Wieviel IT-Sicherheit muss sein?

IT-Sicherheit ist eine der großen Herausforderungen für Unternehmen. Die Digitalisierung bringt eine Öffnung hin zu mehr Transparenz in Unternehmen und über Unternehmen, aber auch einen schnellen Datenaustausch zwischen Kunden und Partnern mit sich. Gleichermaßen steigt die Anforderung, wichtige Daten und das Unternehmensnetzwerk zu schützen, Missbrauch von Daten zu verhindern und Angriffe auf das System abzuwehren. Ein Gespräch mit Ulf Riechen über IT-Sicherheit in Unternehmen und die Frage, wie man Hacker wird.

Ulf Riechen studierte Informationstechnik. Seit 1991 ist er bei SoftEd und u. a. für das IT-Sicherheitsmanagement zuständig. Vor welchen Herausforderungen Unternehmen hinsichtlich einer optimalen IT-Sicherheitsstrategie stehen, weiß er aus seinen zahlreichen Seminaren, Projekten und Vorträgen.

Mehr als IT-Sicherheit: Ein Plädoyer für ein komplexes Informations-Sicherheitsmanagement!

Hallo Ulf, es ist relativ einfach, sich in fremde Netze zu ha­cken. Das hast du auf der SoftEd-Jahreskonferenz NetNight im Februar gezeigt. Hand aufs Herz, wie wird man Hacker?

Du liebst den kreativen Umgang mit Technik? Du nutzt eine Technologie außerhalb des üblichen Zwecks und Ge­brauchs? Du bist ein Hacker! Nun musst du dich nur noch für die richtige Seite der Macht entscheiden. „Black Hats“ verdienen illegal ihr Geld und schaden den Besitzern der Computer. „White Hats“ helfen, Sicherheitslöcher zu finden und weisen auf Risiken beim Einsatz einer umstrittenen Technologie hin.

Hat hacken auch etwas mit Alter und rebellischer Jugend zu tun?

Jugendliche sind kreativer und hinterfragen das, was die Al­ten machen. So finden sie leichter Sicherheitslöcher als der „betriebsblinde“ Administrator oder Software-Entwickler.

Hacken ist cool, und IT-Sicherheit ist in den letzten Jahren ein Dauerbrenner, ob auf Konferenzen, Tagungen oder in einschlägigen Zeitschriften. Wie kommt das?

Die Abhängigkeit von der IT ist stärker geworden, Geschäftsprozesse ohne IT sind kaum noch denkbar. Soft- und Hardware ist komplexer, also gibt es auch für Angreifer mehr potentiell ausnutzbare Fehler. Mit den Snowden-Enthüllungen wurde die allgegenwärtige Überwachung ja bekannt, die Gegenmaßnahmen erfordert.

Es geht also um ein komplexes IT-Sicherheits-Management statt um einzelne Sicherheits-Maßnahmen. Warum haben Unternehmen aber bisher zu wenig darauf reagiert?

· · · · · · ·

_AUFGABE 1:_ Entnimm dem Interview zur IT-Sicherheit den Abschnitt von „Die Abhängigkeit von“ bis einschließlich „die Gegenmaßnahmen erfordert.“ und gib ihn wortgetreu wieder.
_AUFGABE 2:_ Entnimm den Datensätzen jede Zeile, in der die Zeichenfolge „tile“ vorkommt.
Text und Datensätze stehen inhaltlich in keinem Zusammenhang.

· · · · · · ·

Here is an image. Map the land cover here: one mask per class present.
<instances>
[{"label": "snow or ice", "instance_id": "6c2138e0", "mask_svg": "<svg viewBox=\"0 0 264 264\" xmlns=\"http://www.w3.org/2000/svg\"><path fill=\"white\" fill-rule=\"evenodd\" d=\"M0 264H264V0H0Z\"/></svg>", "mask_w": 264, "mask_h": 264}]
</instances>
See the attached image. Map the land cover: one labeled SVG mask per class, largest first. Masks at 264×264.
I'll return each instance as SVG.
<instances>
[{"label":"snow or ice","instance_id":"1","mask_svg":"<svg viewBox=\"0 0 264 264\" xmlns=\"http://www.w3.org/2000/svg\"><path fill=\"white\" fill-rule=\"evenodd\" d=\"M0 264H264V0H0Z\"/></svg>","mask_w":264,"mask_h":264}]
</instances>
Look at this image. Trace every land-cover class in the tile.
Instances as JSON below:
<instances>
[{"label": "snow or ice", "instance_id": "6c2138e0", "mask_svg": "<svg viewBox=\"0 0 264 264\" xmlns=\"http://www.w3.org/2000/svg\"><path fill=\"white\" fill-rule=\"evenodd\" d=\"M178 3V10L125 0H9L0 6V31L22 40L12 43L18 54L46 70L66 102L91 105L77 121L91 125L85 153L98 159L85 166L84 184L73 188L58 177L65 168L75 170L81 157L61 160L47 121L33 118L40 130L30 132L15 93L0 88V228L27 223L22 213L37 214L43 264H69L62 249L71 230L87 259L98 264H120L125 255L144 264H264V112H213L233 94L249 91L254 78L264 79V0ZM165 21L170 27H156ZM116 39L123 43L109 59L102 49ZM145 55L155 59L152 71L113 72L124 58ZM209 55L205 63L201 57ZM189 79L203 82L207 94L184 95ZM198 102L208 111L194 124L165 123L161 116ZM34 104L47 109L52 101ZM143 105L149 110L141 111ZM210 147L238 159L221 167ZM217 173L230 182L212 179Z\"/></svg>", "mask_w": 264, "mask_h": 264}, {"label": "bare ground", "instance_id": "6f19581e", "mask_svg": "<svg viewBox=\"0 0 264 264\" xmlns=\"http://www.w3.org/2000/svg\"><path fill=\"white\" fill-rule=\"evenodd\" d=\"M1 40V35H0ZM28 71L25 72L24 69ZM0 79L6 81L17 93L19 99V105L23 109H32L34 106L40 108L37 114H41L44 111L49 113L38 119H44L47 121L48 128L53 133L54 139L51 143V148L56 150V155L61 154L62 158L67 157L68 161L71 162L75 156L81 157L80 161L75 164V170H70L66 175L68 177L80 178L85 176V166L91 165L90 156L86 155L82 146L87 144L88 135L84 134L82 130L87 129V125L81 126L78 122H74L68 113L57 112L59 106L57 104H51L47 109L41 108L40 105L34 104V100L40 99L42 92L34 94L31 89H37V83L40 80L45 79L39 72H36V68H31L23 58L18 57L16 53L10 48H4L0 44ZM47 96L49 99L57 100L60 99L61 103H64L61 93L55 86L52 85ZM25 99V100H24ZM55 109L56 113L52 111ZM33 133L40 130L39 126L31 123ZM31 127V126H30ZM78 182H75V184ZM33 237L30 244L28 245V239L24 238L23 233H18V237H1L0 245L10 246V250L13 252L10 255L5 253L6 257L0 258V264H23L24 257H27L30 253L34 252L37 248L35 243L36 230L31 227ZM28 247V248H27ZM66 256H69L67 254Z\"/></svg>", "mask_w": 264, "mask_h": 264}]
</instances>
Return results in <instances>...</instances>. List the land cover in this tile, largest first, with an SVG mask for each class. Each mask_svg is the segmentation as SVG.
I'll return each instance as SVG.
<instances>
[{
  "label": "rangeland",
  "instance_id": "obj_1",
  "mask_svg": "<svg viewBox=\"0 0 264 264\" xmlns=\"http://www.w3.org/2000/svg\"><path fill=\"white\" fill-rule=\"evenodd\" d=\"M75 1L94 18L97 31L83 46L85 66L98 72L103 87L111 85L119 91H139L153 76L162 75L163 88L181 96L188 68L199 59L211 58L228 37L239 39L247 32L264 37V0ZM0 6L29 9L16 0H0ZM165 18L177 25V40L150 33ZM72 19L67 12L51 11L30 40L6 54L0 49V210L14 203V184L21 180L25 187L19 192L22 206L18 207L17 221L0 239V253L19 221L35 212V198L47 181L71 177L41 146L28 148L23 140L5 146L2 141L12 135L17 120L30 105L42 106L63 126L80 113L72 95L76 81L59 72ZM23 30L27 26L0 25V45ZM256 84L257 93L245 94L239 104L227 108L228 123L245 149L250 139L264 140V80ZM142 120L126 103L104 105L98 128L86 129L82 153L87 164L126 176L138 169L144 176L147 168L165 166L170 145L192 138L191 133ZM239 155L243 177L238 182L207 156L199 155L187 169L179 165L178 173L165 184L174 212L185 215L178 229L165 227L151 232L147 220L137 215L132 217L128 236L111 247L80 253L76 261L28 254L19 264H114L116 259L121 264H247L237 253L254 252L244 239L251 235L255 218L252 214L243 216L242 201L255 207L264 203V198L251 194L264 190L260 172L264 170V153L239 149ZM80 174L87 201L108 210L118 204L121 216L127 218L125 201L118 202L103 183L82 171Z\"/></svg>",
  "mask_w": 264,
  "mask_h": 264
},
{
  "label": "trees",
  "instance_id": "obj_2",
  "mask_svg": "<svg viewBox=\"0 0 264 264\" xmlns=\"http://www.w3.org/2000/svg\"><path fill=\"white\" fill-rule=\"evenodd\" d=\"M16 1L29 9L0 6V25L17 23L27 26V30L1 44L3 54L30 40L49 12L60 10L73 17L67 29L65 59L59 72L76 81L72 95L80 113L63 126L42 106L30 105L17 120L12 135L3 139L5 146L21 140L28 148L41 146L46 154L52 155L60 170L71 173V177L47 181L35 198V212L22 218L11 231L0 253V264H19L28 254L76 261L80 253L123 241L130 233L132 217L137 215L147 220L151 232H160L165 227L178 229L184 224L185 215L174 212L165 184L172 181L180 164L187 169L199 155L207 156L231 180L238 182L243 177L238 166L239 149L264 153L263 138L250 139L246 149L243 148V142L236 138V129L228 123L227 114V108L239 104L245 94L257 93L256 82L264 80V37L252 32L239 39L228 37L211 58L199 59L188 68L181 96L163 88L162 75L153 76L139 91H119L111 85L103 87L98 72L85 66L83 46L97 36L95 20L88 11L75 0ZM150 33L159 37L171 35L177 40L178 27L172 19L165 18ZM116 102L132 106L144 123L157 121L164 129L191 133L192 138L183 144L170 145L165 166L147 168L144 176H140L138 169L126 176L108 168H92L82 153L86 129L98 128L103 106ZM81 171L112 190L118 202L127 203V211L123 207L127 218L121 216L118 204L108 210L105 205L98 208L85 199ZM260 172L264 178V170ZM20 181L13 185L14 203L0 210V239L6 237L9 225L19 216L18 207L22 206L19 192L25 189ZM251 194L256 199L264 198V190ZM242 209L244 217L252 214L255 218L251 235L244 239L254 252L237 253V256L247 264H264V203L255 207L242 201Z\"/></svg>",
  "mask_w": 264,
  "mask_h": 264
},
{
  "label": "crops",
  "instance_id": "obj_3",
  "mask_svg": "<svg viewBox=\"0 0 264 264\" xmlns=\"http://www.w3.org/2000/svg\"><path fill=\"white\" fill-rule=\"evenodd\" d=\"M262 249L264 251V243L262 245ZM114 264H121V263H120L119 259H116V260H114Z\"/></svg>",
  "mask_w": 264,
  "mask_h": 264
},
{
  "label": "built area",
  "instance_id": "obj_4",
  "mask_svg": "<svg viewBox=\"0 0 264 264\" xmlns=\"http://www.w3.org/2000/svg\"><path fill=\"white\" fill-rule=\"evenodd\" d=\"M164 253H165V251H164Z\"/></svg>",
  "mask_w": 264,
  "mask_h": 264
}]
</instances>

· · · · · · ·

_VOLLSTÄNDIGE ANTWORT 1:_
Die Abhängigkeit von der IT ist stärker geworden, Geschäftsprozesse ohne IT sind kaum noch denkbar. Soft- und Hardware ist komplexer, also gibt es auch für Angreifer mehr potentiell ausnutzbare Fehler. Mit den Snowden-Enthüllungen wurde die allgegenwärtige Überwachung ja bekannt, die Gegenmaßnahmen erfordert.

_VOLLSTÄNDIGE ANTWORT 2:_
Look at this image. Trace every land-cover class in the tile.
Return results in <instances>...</instances>. List the land cover in this tile, largest first, with an SVG mask for each class. Each mask_svg is the segmentation as SVG.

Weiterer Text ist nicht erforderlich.